With seven Paris locations Orso hotels is at an average occupancy rate of 85 percent in June, which is high. Nevertheless, the management has only slightly increased the prices due to the demand. The Hotel Leopold in the Montparnesse district cost 150 to 200 euros per night in 2019, when it just opened. This June, the average price is 216 euros.
Travel trends that will define 2022
Looking ahead. As governments around the world ease coronavirus restrictions, the travel industry is hoping this will be the year travel returns. Here’s what you can expect:
“Although we were able to increase our accommodation prices after two difficult years, we decided not to take that risk because we want people to come back to Paris happy with their trip and have it at a fair price,” said Louis Solanet , the owner .
With his wife, Danny Groner, a marketing director in New York City, decided to go to Copenhagen and London rather than Panama this summer when they heard about the favorable exchange rate against the euro. (Because Panama effectively uses the dollar, the dollar’s strength does not alter travel costs.) Most of their budget goes to airlines and hotels, but they expect savings on museum admissions, tours, and food.
“If it costs a little more to get there and settle down, I’m confident that every other purchase will be a bargain in comparison,” said Mr. Groner.
Mrs. Hechler, the travel agent, has recently returned from a cruise on the Danube where she had a go at Christmas shopping.
“I was used to $1.45 per euro,” she said. “Why don’t you go shopping now?”
How to make the most of the exchange rate
According to Leigh Rowan, the founder of , there are three key financial steps to ensure you’re getting the best exchange rate possible Savanti Travel, a San Francisco-based travel management company: Pay with a credit card with no international transaction fees (find out by calling your bank); Withdraw cash abroad if needed from an ATM in the local currency (skipping the exchange offices at airports that offer worse rates); and always choose local currency when making a credit card purchase when faced with a choice between local currency and US dollars.
By trading in local currency, you avoid what is known as dynamic currency conversion, where a trader shows you the cost in your local currency and may trade based on your ignorance of the official conversion rate.

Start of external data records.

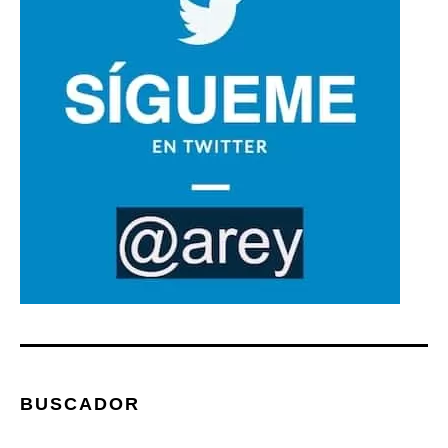
BUSCADOR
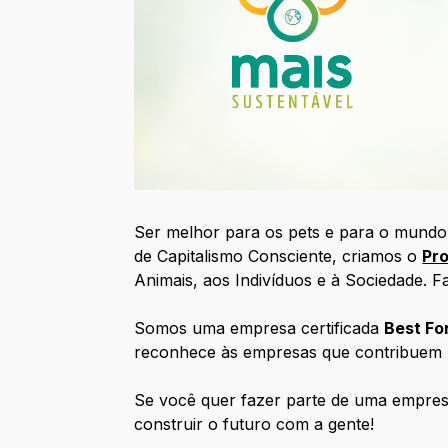
Ser melhor para os pets e para o mundo
de Capitalismo Consciente, criamos o
Pr
Animais, aos Indivíduos e à Sociedade. F
Somos uma empresa certificada
Best Fo
reconhece às empresas que contribuem p
Se você quer fazer parte de uma empres
construir o futuro com a gente!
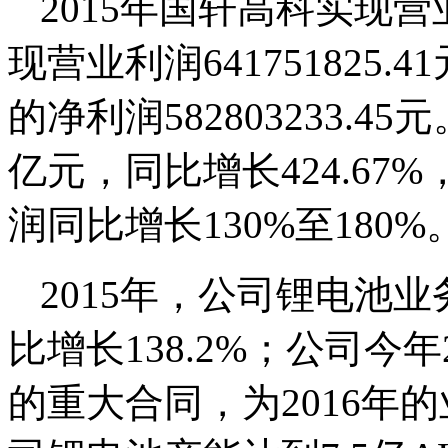
2015年国轩高科实现营业总
现营业利润641751825
的净利润582803233.45
亿元，同比增长424.6
润同比增长130%至180%
2015年，公司锂电池业
比增长138.2%；公司今
的重大合同，为2016年的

“When you pay a trader in dollars, they raise their own rate,” Mr. Rowan said. “If 100 euros is like $108, maybe they offer $118 and you pay more because of your confusion.”
A favorable foreign exchange rate is only an incentive for many current travelers.
“Our travelers have maximized their dollars the most over the last three to six months by visiting countries like Argentina and South Africa,” wrote Kareem George, the owner of cultural traveller, a travel agency in Franklin, Mich., in an email. “The allure of a stronger dollar is compounded by the fact that many of these destinations are still a long way from their pre-pandemic attendance levels. Travelers enjoy the main attractions with fewer crowds and are greeted warmly and attentively by locals interested in tourism returning.”